------ Dataset entries

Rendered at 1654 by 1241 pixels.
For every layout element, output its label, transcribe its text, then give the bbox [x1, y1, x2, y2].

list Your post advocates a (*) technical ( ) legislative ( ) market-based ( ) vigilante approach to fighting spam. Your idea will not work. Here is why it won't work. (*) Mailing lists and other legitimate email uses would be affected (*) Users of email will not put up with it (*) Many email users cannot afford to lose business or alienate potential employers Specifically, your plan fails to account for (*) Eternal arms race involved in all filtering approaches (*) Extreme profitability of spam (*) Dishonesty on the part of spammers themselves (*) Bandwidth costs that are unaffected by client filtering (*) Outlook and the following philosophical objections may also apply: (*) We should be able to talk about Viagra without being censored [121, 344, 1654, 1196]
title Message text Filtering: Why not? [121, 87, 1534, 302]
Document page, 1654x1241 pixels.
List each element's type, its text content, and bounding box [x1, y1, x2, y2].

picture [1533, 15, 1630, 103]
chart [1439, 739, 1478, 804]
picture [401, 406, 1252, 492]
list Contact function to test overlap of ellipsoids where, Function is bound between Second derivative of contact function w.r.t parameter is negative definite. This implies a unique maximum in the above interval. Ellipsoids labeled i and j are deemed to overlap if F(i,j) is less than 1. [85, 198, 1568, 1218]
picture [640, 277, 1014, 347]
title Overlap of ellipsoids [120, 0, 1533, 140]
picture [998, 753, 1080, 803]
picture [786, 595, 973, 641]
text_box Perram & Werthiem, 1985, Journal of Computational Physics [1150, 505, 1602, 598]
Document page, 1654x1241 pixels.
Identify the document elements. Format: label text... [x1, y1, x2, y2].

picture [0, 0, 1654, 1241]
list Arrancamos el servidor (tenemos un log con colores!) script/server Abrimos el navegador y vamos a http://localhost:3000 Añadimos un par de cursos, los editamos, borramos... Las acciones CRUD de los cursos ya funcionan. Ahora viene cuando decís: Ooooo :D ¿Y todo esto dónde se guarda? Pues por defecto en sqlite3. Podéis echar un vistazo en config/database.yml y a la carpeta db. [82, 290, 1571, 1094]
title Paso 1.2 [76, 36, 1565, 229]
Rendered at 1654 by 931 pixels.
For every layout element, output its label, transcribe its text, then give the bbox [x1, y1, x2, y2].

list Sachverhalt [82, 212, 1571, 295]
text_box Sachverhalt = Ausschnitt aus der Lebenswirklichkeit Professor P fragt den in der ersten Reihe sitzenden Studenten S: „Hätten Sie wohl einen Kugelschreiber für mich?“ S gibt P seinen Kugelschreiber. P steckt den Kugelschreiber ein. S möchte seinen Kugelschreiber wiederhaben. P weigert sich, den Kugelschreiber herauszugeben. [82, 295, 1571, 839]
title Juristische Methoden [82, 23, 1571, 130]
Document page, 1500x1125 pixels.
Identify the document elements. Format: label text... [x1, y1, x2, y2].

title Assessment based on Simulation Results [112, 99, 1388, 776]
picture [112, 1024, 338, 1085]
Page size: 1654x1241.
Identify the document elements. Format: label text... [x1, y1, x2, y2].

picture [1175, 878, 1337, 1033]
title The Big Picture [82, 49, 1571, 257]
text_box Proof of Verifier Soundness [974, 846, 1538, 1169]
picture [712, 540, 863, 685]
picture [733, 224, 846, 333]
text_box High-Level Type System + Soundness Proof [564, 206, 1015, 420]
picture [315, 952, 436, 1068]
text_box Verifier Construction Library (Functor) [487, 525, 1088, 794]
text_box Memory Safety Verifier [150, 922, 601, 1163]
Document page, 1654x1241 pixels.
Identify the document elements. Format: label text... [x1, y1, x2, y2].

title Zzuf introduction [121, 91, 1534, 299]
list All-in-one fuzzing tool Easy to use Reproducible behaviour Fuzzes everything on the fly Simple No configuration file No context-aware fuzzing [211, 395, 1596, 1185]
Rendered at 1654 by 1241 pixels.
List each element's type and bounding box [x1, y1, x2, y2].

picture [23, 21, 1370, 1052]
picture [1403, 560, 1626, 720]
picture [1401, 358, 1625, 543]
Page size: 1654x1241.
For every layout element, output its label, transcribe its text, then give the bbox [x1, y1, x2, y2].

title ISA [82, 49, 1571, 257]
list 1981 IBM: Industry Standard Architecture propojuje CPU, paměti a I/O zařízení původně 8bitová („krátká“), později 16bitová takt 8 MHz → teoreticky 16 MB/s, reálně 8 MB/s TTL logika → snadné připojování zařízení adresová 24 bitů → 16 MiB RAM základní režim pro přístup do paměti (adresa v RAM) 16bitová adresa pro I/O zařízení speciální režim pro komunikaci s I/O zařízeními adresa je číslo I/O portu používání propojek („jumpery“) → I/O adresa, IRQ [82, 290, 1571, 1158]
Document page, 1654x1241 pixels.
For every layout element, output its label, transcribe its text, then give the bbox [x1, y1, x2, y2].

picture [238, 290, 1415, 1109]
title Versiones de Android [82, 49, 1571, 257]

------------

▸ **Instructions to follow**:
Can you copy every one of the records above, word for word and line for line?

▸ **Task response**:
Rendered at 1654 by 1241 pixels.
For every layout element, output its label, transcribe its text, then give the bbox [x1, y1, x2, y2].

list Your post advocates a (*) technical ( ) legislative ( ) market-based ( ) vigilante approach to fighting spam. Your idea will not work. Here is why it won't work. (*) Mailing lists and other legitimate email uses would be affected (*) Users of email will not put up with it (*) Many email users cannot afford to lose business or alienate potential employers Specifically, your plan fails to account for (*) Eternal arms race involved in all filtering approaches (*) Extreme profitability of spam (*) Dishonesty on the part of spammers themselves (*) Bandwidth costs that are unaffected by client filtering (*) Outlook and the following philosophical objections may also apply: (*) We should be able to talk about Viagra without being censored [121, 344, 1654, 1196]
title Message text Filtering: Why not? [121, 87, 1534, 302]
Document page, 1654x1241 pixels.
List each element's type, its text content, and bounding box [x1, y1, x2, y2].

picture [1533, 15, 1630, 103]
chart [1439, 739, 1478, 804]
picture [401, 406, 1252, 492]
list Contact function to test overlap of ellipsoids where, Function is bound between Second derivative of contact function w.r.t parameter is negative definite. This implies a unique maximum in the above interval. Ellipsoids labeled i and j are deemed to overlap if F(i,j) is less than 1. [85, 198, 1568, 1218]
picture [640, 277, 1014, 347]
title Overlap of ellipsoids [120, 0, 1533, 140]
picture [998, 753, 1080, 803]
picture [786, 595, 973, 641]
text_box Perram & Werthiem, 1985, Journal of Computational Physics [1150, 505, 1602, 598]
Document page, 1654x1241 pixels.
Identify the document elements. Format: label text... [x1, y1, x2, y2].

picture [0, 0, 1654, 1241]
list Arrancamos el servidor (tenemos un log con colores!) script/server Abrimos el navegador y vamos a http://localhost:3000 Añadimos un par de cursos, los editamos, borramos... Las acciones CRUD de los cursos ya funcionan. Ahora viene cuando decís: Ooooo :D ¿Y todo esto dónde se guarda? Pues por defecto en sqlite3. Podéis echar un vistazo en config/database.yml y a la carpeta db. [82, 290, 1571, 1094]
title Paso 1.2 [76, 36, 1565, 229]
Rendered at 1654 by 931 pixels.
For every layout element, output its label, transcribe its text, then give the bbox [x1, y1, x2, y2].

list Sachverhalt [82, 212, 1571, 295]
text_box Sachverhalt = Ausschnitt aus der Lebenswirklichkeit Professor P fragt den in der ersten Reihe sitzenden Studenten S: „Hätten Sie wohl einen Kugelschreiber für mich?“ S gibt P seinen Kugelschreiber. P steckt den Kugelschreiber ein. S möchte seinen Kugelschreiber wiederhaben. P weigert sich, den Kugelschreiber herauszugeben. [82, 295, 1571, 839]
title Juristische Methoden [82, 23, 1571, 130]
Document page, 1500x1125 pixels.
Identify the document elements. Format: label text... [x1, y1, x2, y2].

title Assessment based on Simulation Results [112, 99, 1388, 776]
picture [112, 1024, 338, 1085]
Page size: 1654x1241.
Identify the document elements. Format: label text... [x1, y1, x2, y2].

picture [1175, 878, 1337, 1033]
title The Big Picture [82, 49, 1571, 257]
text_box Proof of Verifier Soundness [974, 846, 1538, 1169]
picture [712, 540, 863, 685]
picture [733, 224, 846, 333]
text_box High-Level Type System + Soundness Proof [564, 206, 1015, 420]
picture [315, 952, 436, 1068]
text_box Verifier Construction Library (Functor) [487, 525, 1088, 794]
text_box Memory Safety Verifier [150, 922, 601, 1163]
Document page, 1654x1241 pixels.
Identify the document elements. Format: label text... [x1, y1, x2, y2].

title Zzuf introduction [121, 91, 1534, 299]
list All-in-one fuzzing tool Easy to use Reproducible behaviour Fuzzes everything on the fly Simple No configuration file No context-aware fuzzing [211, 395, 1596, 1185]
Rendered at 1654 by 1241 pixels.
List each element's type and bounding box [x1, y1, x2, y2].

picture [23, 21, 1370, 1052]
picture [1403, 560, 1626, 720]
picture [1401, 358, 1625, 543]
Page size: 1654x1241.
For every layout element, output its label, transcribe its text, then give the bbox [x1, y1, x2, y2].

title ISA [82, 49, 1571, 257]
list 1981 IBM: Industry Standard Architecture propojuje CPU, paměti a I/O zařízení původně 8bitová („krátká“), později 16bitová takt 8 MHz → teoreticky 16 MB/s, reálně 8 MB/s TTL logika → snadné připojování zařízení adresová 24 bitů → 16 MiB RAM základní režim pro přístup do paměti (adresa v RAM) 16bitová adresa pro I/O zařízení speciální režim pro komunikaci s I/O zařízeními adresa je číslo I/O portu používání propojek („jumpery“) → I/O adresa, IRQ [82, 290, 1571, 1158]
Document page, 1654x1241 pixels.
For every layout element, output its label, transcribe its text, then give the bbox [x1, y1, x2, y2].

picture [238, 290, 1415, 1109]
title Versiones de Android [82, 49, 1571, 257]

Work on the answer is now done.